If we don't recognize a problem, we will continue to practice the same behaviors and ways of thinking that got us to where we are. To paraphrase Einstein, we can't expect different results if we always do things the same way. In fact, very often people end a toxic relationship only to find that the same pattern will repeat itself in the next. Because?
The problem is not only the others, it is our expectations, habits and ways of thinking that lock us up in a vicious circle. It is known as "compulsive repetition", an impulse that drives us to repeat the same habits and thought patterns, even if they lead us into situations that harm us.
In many cases compulsive repetition forms in childhood, they are patterns we have learned from our parents or ways of reacting that have been automated. As children we learned many things by imitation; brushing our teeth, writing or cycling. Likewise, we have acquired emotional habits, thought patterns, ways of relating and strategies for dealing with conflicts.
As we grow up, we don't question those lessons, but they can become so maladaptive that they lead us into situations that cause us pain. The problem is that very often we don't have the psychological resources to deal with the necessary change, so we protect ourselves by “hiding” the real cause of the problem. We ignore the chasm in our way.
While it may seem unlikely, our fear of leaving the comfort zone is enormous. We are likely to suffer in that area, but it is the space that we know and in which we have found a certain balance. Leaving this comfort zone means jumping into the void and assuming a certain degree of uncertainty, a situation that can make us feel extremely helpless and vulnerable.
It is a very difficult phase because we fall repeatedly, we can feel that we are in a dead end. When we get to the bottom, we have only two choices: either we stay there, slowly exhausting ourselves, or we call on all our strength to go out and change everything that needs to be changed.

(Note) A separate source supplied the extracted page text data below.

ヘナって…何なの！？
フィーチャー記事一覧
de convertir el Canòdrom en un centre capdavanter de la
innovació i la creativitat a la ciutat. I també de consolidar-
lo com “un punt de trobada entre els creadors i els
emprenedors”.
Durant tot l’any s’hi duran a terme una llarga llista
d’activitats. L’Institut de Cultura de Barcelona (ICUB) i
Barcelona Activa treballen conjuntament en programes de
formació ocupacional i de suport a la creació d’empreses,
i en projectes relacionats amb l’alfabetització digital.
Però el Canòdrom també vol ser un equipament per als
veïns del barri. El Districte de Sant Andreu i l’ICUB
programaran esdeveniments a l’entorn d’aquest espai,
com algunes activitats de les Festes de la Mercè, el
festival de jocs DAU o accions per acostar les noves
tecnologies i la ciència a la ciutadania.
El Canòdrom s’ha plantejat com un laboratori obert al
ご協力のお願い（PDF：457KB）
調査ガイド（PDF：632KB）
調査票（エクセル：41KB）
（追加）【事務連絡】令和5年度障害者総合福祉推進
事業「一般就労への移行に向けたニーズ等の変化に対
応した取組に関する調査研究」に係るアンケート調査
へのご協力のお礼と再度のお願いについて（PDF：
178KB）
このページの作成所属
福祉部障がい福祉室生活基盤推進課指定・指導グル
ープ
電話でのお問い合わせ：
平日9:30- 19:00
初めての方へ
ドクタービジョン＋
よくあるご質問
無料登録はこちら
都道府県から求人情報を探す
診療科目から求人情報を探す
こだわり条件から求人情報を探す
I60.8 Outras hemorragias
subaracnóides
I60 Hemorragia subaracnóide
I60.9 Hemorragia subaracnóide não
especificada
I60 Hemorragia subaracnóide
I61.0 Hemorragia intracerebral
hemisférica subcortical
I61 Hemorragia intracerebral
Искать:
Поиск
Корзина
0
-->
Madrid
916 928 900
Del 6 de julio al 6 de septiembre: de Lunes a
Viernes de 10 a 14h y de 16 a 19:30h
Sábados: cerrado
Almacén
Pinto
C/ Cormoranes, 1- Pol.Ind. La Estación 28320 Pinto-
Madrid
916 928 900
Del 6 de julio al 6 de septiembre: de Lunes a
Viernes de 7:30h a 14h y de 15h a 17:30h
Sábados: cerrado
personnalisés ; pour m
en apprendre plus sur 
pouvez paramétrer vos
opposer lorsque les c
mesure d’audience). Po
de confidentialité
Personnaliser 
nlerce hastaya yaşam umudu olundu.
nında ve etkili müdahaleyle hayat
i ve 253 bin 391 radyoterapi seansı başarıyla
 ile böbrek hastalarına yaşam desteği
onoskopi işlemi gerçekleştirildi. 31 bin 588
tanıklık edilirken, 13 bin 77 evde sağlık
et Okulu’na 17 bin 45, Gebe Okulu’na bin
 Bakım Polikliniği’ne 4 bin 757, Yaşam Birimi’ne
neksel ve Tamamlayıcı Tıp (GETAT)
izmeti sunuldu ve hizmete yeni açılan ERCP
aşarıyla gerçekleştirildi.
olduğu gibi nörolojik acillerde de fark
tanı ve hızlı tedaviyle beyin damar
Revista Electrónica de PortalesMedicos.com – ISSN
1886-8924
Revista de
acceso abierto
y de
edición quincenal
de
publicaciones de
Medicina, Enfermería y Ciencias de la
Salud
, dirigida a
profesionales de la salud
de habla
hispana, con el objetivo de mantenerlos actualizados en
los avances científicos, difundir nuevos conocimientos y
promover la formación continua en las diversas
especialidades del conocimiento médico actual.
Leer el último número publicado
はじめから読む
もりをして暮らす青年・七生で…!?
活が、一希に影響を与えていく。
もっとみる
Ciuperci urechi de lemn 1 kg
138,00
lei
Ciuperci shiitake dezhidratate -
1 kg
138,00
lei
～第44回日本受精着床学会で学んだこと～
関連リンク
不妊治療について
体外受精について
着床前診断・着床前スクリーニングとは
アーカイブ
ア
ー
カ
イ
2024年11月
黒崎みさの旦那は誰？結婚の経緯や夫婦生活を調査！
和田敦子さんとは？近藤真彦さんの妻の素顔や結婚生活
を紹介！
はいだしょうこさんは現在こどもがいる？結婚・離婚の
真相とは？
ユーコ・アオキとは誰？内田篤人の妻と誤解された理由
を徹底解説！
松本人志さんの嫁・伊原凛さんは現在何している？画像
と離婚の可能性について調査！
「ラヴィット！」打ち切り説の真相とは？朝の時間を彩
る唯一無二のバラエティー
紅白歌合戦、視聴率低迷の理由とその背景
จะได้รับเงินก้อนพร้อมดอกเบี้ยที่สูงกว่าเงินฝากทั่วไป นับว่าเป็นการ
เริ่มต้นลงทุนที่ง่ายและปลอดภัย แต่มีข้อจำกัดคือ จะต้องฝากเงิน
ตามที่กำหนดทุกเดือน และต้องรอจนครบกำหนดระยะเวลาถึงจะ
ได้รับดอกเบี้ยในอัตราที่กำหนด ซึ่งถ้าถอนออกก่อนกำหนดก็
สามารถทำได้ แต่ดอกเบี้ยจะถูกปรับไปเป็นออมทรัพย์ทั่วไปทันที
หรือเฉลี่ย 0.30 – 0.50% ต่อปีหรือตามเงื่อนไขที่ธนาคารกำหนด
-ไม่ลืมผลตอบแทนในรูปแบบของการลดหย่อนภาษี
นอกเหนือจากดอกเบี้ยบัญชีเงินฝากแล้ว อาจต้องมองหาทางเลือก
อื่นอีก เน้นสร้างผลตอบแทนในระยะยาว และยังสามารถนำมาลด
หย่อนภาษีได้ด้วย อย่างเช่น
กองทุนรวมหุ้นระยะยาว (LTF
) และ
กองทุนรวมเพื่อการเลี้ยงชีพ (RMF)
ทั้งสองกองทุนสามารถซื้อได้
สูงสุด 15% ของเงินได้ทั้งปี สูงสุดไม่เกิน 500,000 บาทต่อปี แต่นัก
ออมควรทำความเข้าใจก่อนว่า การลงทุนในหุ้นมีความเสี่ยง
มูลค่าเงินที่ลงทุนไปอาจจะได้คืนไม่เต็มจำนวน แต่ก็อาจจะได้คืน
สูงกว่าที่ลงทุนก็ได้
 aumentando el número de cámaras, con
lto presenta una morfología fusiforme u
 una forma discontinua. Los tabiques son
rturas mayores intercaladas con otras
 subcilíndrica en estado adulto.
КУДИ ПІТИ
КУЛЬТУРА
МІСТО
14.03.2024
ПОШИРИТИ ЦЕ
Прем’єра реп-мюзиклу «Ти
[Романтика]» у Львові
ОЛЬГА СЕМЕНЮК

How can we learn and move forward?
It is essential not to point the accusing finger at others in search of an external culprit, we must do an examination of conscience. The chasm on the road is there for everyone, but not everyone falls into it. Learning to avoid that hole is a decision we must make consciously. To achieve this, we must first discover which ways of thinking, attitudes and ways of relating fuel this compulsive repetition.
So we have to arm ourselves with courage to get out of our comfort zone. It is true that outside this space there is uncertainty, but if we remain in the circle that we already know well we will continue to hurt ourselves. We can get out of this comfort zone in small steps, so that we don't feel too anxious, expanding our living space a little more every day.
It can help you start with small changes, like taking a different route to work, trying a new dish, having the courage to do something you've never done. Think about how you do things and deal with problems normally and try to introduce an element of novelty, do something different. These small changes will help you to get out of the bubble that you have created around you, change reality a little, so you will realize that the change does not imply anything bad.
Slow down the pace of your life, look inside yourself and make decisions. Consider that the first step never gets you where you want to go, but gets you out of where you are. Move slowly and learn to trust your instincts a little more.
It is also important that you prepare yourself to face all the excuses you make up, they are the result of fear of the unknown, it is the part of you that wants to keep you tied to the past. Be aware that I am just that: excuses for not moving on.
Last but not least, don't feel guilty about falling into the abyss. It happens to everyone. It is a life experience that you can use to learn and come out strengthened.